İŞSİZLİK TASAYI ARTIRDI
Bahçeşehir Üniversitesi Sosyoloji Kısmı Lideri Prof. Dr. Nilüfer Narlı ise ülkede olumsuz his yaşayan insanların yüksek sayıda olma nedenini açıklarken Covid-19 pandemisinin getirdiği konuta kapanma, ekonomik problemler, artan belirsizliklerin getirdiği gelecek korkusu ve gerilemek yerine daima artış gösteren aile içi şiddet oranları üzere faktörlerin dikkate alınması gerektiğini söyledi. The Lancet mecmuasının 2021’de yayımlanan 204 ülkede yapılan araştırma bulgularına dikkat çeken Prof. Narlı, şöyle devam etti:
“Türkiye, Covid-19 kaynaklı majör depresyon hadiselerinin artışında Avrupa’da birinci sırada yer almıştır. Türkiye’de majör depresyon olaylarındaki artış en az yüzde 38, anksiyete olaylarındaki artış da en az yüzde 32 olarak genel ortalamanın üstündedir. Hem gençler, hem yaşlılar üzerine yapılan bilimsel araştırmalar, Covid-19 periyodunda bu iki kümede depresyon oranının yüksek olduğunu göstermiştir. Gençlerin durumunu anlamak için online eğitime geçiş ve kapanma periyodunda öğrenme ve kendi denkleri ile irtibat ve etkileşim potansiyellerinin kısıtlanması, ebeveynlerin iş kaybı, kendilerinin işsizlik riski ile müsabakası onların olumsuz hislerini güçlendirmiş olabilir. Çaresizlik, çökmüş hayat algısı üzere ruh hallerinin de olumsuz hisleri tetiklediğini düşünebiliriz. Gençlerin eğitim, istihdam ve cazip meslek imkânları üzere hudutlu kaynaklara ulaşmak için kıyasıya rekabet içinde olması, artan belirsizlikle baş edebilme sıkıntıları ve aile içi irtibat sıkıntıları sonluluk, kızgınlık, hüzün üzere olumsuz hisleri besliyor olabilir.”

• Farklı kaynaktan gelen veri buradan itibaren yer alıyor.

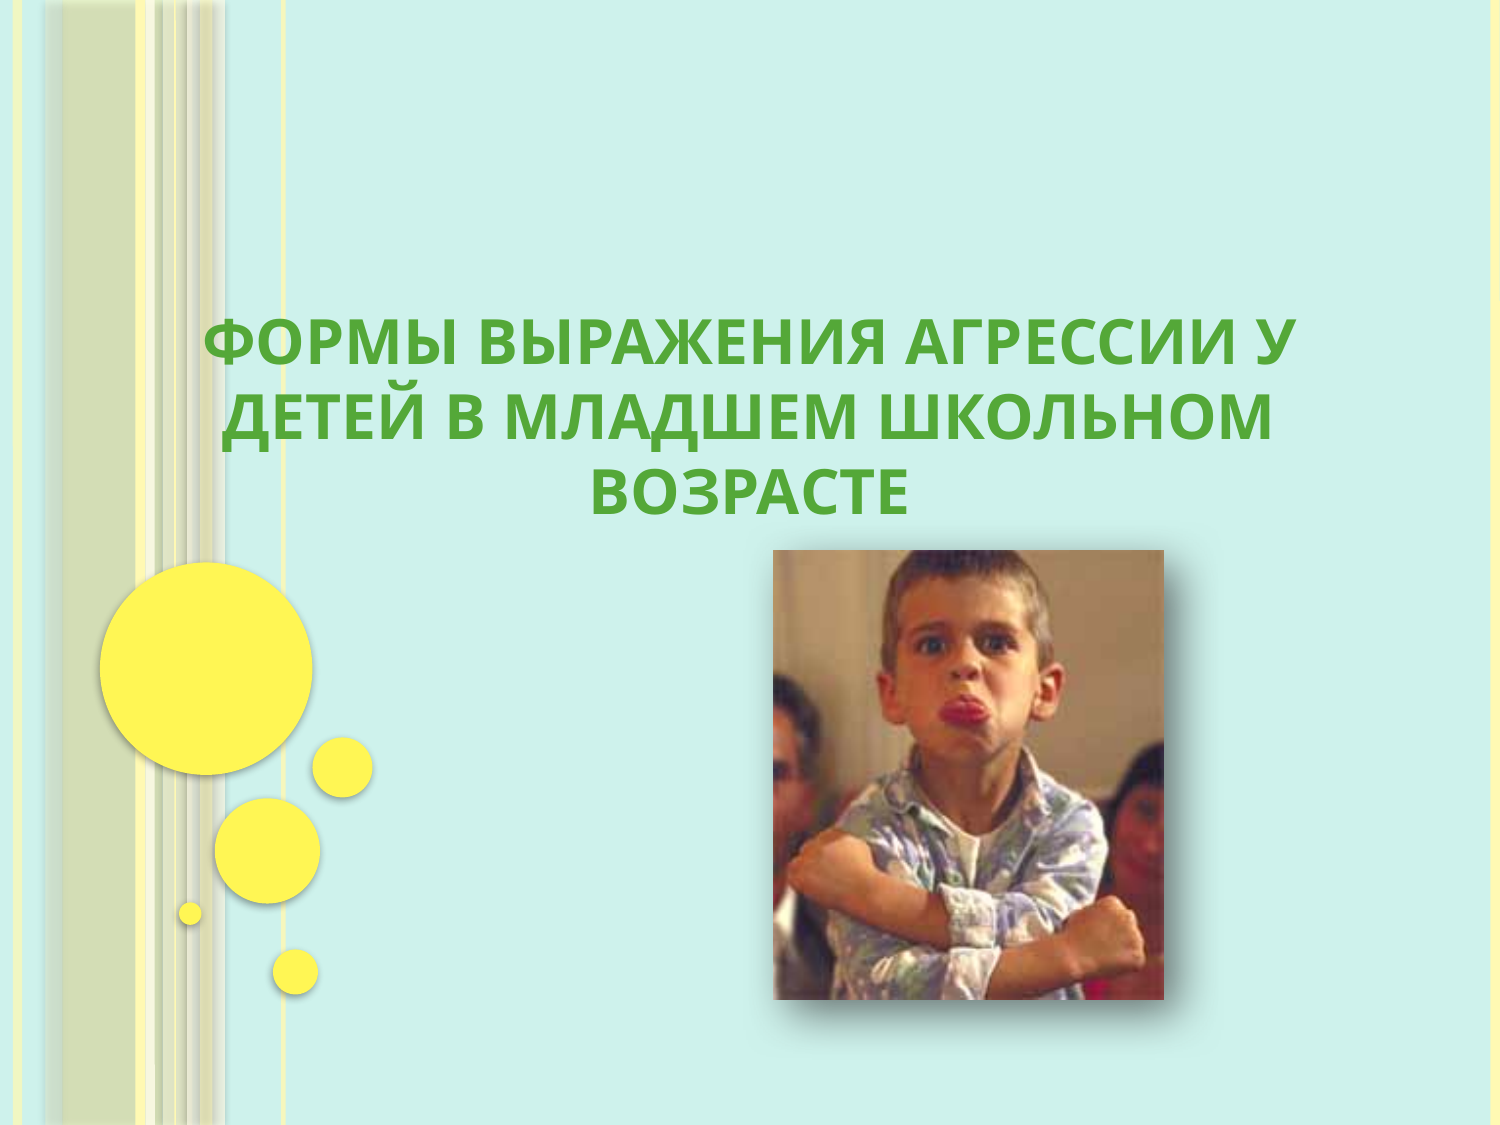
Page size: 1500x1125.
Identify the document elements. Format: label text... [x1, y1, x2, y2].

title Формы выражения агрессии у детей в младшем школьном возрасте [88, 35, 1412, 610]
picture [773, 550, 1165, 1000]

AVRUPA’NIN EN SONLU ÜLKESİYİZ
Gallup kamuoyu araştırma şirketinin, 100 ülkeyi kapsayan Global His Raporu geçen günlerde yayınlandı. Çalışmada, her ülkeden 15 yaşından büyük bin şahsa, bir evvelki gün yaşadıkları duygusal durumları soruldu. Sonlanma hissine kapılanlar sıralamasında Lübnan birinci sırada yer alırken, Türkiye ikinci oldu. Bu iki ülkeyi, Ermenistan, Irak ve Afganistan takip etti. Kızgınlık hissi yaşayanların en az olduğu ülke ise Finlandiya. Türkiye bu sıralamada Avrupa’nın en hudutlu ülkesi oldu. Keder hissini yaşayanlar sıralamasında ise Afganistan birinci sırada gelirken, Lübnan ikinci, Türkiye ise üçüncü sırada yer aldı. En az hüzün yaşan ülkeler ise Kosova, Tayvan ve Singapur olarak sıralandı. Çalışmada gerilim konusunda da benzeri sonuçlara ulaşıldı. Bu histe da sırasıyla Afganistan, Lübnan ve Türkiye dünyada birinci üç sırayı aldı. İzlanda ve Paraguaylılar ise zevk hissini en çok tadanlar oldu. Türkiye ise zevk hissini da Afganistan ve Lübnan’ın akabinde en az yaşayan ülke olarak kayda geçti.